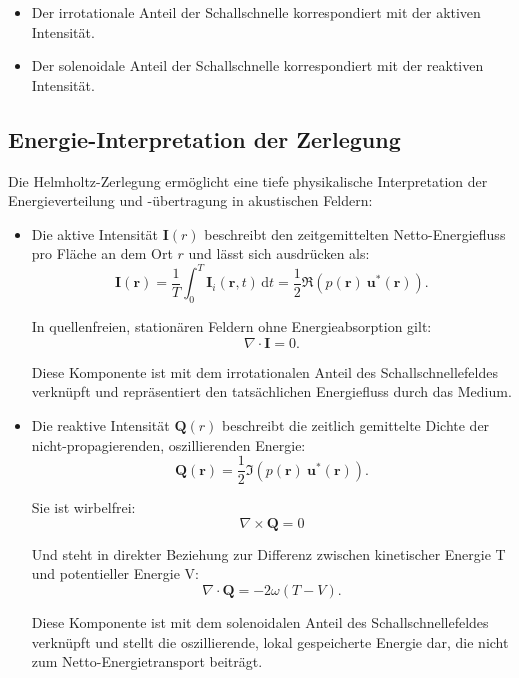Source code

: \begin{itemize}
\item Der irrotationale Anteil der Schallschnelle korrespondiert mit der aktiven Intensität.
\item Der solenoidale Anteil der Schallschnelle korrespondiert mit der reaktiven Intensität.
\end{itemize}

\subsection{Energie-Interpretation der Zerlegung
\label{helmholtz:Energie_Interpretation}}
 
Die Helmholtz-Zerlegung ermöglicht eine tiefe physikalische Interpretation der Energieverteilung und -übertragung in akustischen Feldern:
 
\begin{itemize}
\item Die aktive Intensität $\mathbf{I}(r)$ beschreibt den zeitgemittelten Netto-Energiefluss pro Fläche an dem Ort $r$ und lässt sich ausdrücken als:
\begin{equation}
\mathbf{I}(\mathbf{r}) = \frac{1}{T}\int_0^T \mathbf{I}_i(\mathbf{r},t)\,\mathrm{d}t = \frac{1}{2}\Re\left( p(\mathbf{r})~\mathbf{u}^*(\mathbf{r})\right).
\end{equation}
 
In quellenfreien, stationären Feldern ohne Energieabsorption gilt:
\begin{equation}
\nabla \cdot \mathbf{I} = 0.
\end{equation}
 
Diese Komponente ist mit dem irrotationalen Anteil des Schallschnellefeldes verknüpft und repräsentiert den tatsächlichen Energiefluss durch das Medium.
 
\item Die reaktive Intensität $\mathbf{Q}(r)$ beschreibt die zeitlich gemittelte Dichte der nicht-propagierenden, oszillierenden Energie:
\begin{equation}
\mathbf{Q}(\mathbf{r}) = \frac{1}{2}\Im\left(p(\mathbf{r})~\mathbf{u}^*(\mathbf{r})\right).
\end{equation}
 
Sie ist wirbelfrei:
\begin{equation}
\nabla \times \mathbf{Q} = 0
\end{equation}
 
Und steht in direkter Beziehung zur Differenz zwischen kinetischer Energie T und potentieller Energie V:
\begin{equation}
\nabla \cdot \mathbf{Q} = -2 \omega (T-V).
\end{equation}
 
Diese Komponente ist mit dem solenoidalen Anteil des Schallschnellefeldes verknüpft und stellt die oszillierende, lokal gespeicherte Energie dar, die nicht zum Netto-Energietransport beiträgt.
\end{itemize}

——

**Exercise requirements**
Exclude images and repeat all entries exactly.

**Reply to the exercise**
Source code

: \begin{itemize}
\item Der irrotationale Anteil der Schallschnelle korrespondiert mit der aktiven Intensität.
\item Der solenoidale Anteil der Schallschnelle korrespondiert mit der reaktiven Intensität.
\end{itemize}

\subsection{Energie-Interpretation der Zerlegung
\label{helmholtz:Energie_Interpretation}}
 
Die Helmholtz-Zerlegung ermöglicht eine tiefe physikalische Interpretation der Energieverteilung und -übertragung in akustischen Feldern:
 
\begin{itemize}
\item Die aktive Intensität $\mathbf{I}(r)$ beschreibt den zeitgemittelten Netto-Energiefluss pro Fläche an dem Ort $r$ und lässt sich ausdrücken als:
\begin{equation}
\mathbf{I}(\mathbf{r}) = \frac{1}{T}\int_0^T \mathbf{I}_i(\mathbf{r},t)\,\mathrm{d}t = \frac{1}{2}\Re\left( p(\mathbf{r})~\mathbf{u}^*(\mathbf{r})\right).
\end{equation}
 
In quellenfreien, stationären Feldern ohne Energieabsorption gilt:
\begin{equation}
\nabla \cdot \mathbf{I} = 0.
\end{equation}
 
Diese Komponente ist mit dem irrotationalen Anteil des Schallschnellefeldes verknüpft und repräsentiert den tatsächlichen Energiefluss durch das Medium.
 
\item Die reaktive Intensität $\mathbf{Q}(r)$ beschreibt die zeitlich gemittelte Dichte der nicht-propagierenden, oszillierenden Energie:
\begin{equation}
\mathbf{Q}(\mathbf{r}) = \frac{1}{2}\Im\left(p(\mathbf{r})~\mathbf{u}^*(\mathbf{r})\right).
\end{equation}
 
Sie ist wirbelfrei:
\begin{equation}
\nabla \times \mathbf{Q} = 0
\end{equation}
 
Und steht in direkter Beziehung zur Differenz zwischen kinetischer Energie T und potentieller Energie V:
\begin{equation}
\nabla \cdot \mathbf{Q} = -2 \omega (T-V).
\end{equation}
 
Diese Komponente ist mit dem solenoidalen Anteil des Schallschnellefeldes verknüpft und stellt die oszillierende, lokal gespeicherte Energie dar, die nicht zum Netto-Energietransport beiträgt.
\end{itemize}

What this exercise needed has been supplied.